US and EU could see power diluted in ICANN
A proposed shakeup of how ICANN divides the world into geographic regions could shift power away from US and European Union citizens.
Working group recommendations just finalized after over two years of discussion would see dozens of countries join the European and North American regions.
If adopted by ICANN, the proposals could potentially reduce the number of Western European and American faces on the ICANN board of directors.
ICANN currently recognizes five regions: North America, Latin America/Caribbean, Europe, Africa and Asia/Pacific. Under its bylaws, each region needs to have at least one seat on the board, and no region may have more than five.
After two years of deliberations, the volunteer Geographic Regions Review Working Group has now recommended that the five regions stay, but that many countries should be shuffled between regions to more accurately describe their location.
The North America group currently comprises just the US and Canada, along with a small number of US overseas territories. Mexico inexplicably counts as Latin America.
If the working group’s proposals are adopted, North America would lose territories such as Guam and American Samoa and gain more than 20 Caribbean and North Atlantic island nations, such as Jamaica, Barbados and the Cayman Islands.
The net result of this would be that when new ICANN directors are selected, the North American pool of candidates could be much more geographically and culturally diverse.
Europe’s boundaries would also be redrawn to encompass nations in the Middle East, which are currently assigned to the Asia/Pacific group.
Nations such as Iran, Saudi Arabia and Israel would join Europe, as would former Soviet states such as Georgia, Tajikistan and Armenia. In total, Europe would get 24 new countries.
Some former colonial territories currently assigned to Europe due to their political heritage rather than their actual location would be shuffled into a more geographically appropriate region.
The British-owned Falklands would move to Latin America, for example, while French Polynesia and the British Indian Ocean Territory would join the Asia/Pacific region.
Again, a result of this reshuffle is that a region currently dominated by EU and other Western European states would have to be shared by a more diverse group of stakeholders.
Many of the moves make a lot of sense. In the current set-up, for example, the largely Greek-speaking EU nation Cyprus is in the same “geographic region” as Australia, some 9,000 miles away.

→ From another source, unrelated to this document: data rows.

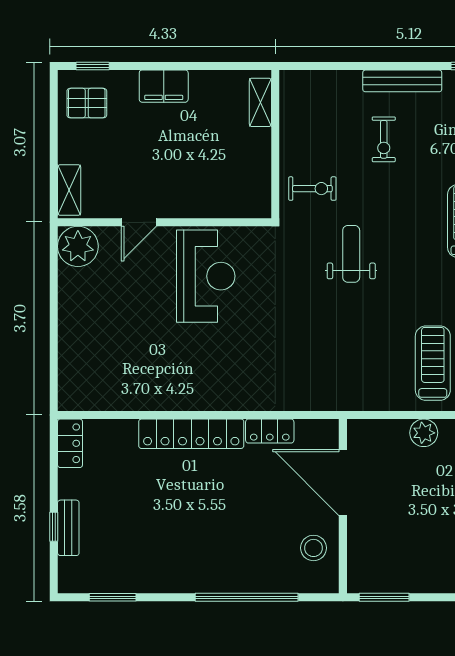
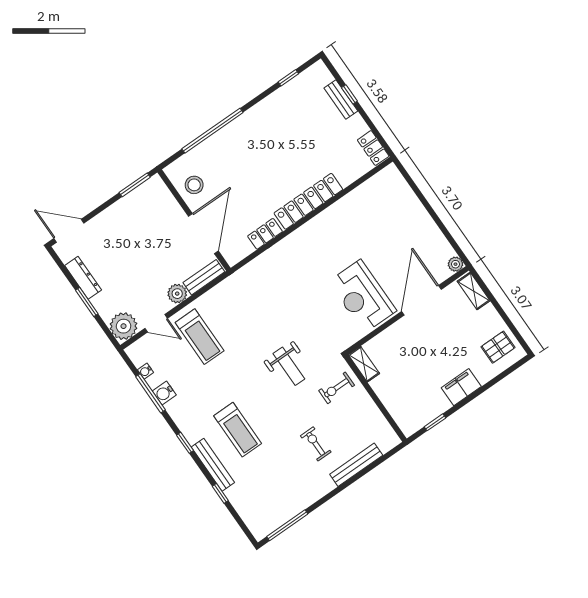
window: (93, 66) -> (435, 422), moved
bench: (402, 81) -> (356, 465), moved
shelving: (260, 102) -> (364, 364), moved
door: (139, 222) -> (421, 300), width x1.88
plant: (78, 246) -> (456, 264), width x0.53, depth x0.53
bench: (378, 430) -> (204, 277), added
door: (343, 482) -> (203, 234), hinge flipped
window: (113, 597) -> (288, 78), width x0.67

The new borders have been recommended to match the way the regions are currently handled by the five Regional Internet Registries, which allocate IP addresses to network operators.
The working group, in deciding to use the RIRs’ jurisdiction as a baseline, wrote in its report (pdf):
Fundamentally, ICANN is a technical organization and so aligning regions with the technical “infrastructure” of the numbering resource allocation system seems logical and defensible.
If adopted without modification, a total of 62 countries and territories would move to new regions, but many of these are the result of assigning territories to their geographic region rather than to the region of their mother country
The decision to stick at five regions will come as a blow to Arab states and some island nations, which had lobbied for new regions to be created to reflect their interests.
The working group has also recommended that any country or territory that wants to stick with its existing region is entitled to do so, but that once they do they’re locked into that decision for 10 years.
ICANN has opened the proposals to a longer-than-usual period of public comment, starting today and ending December 19, presumably in order to give the Governmental Advisory Committee and its members plenty of time to prepare reactions.
It seems unlikely we’ll see any formal adoption of the recommendations before the Costa Rica ICANN meeting in March 2012 at the earliest.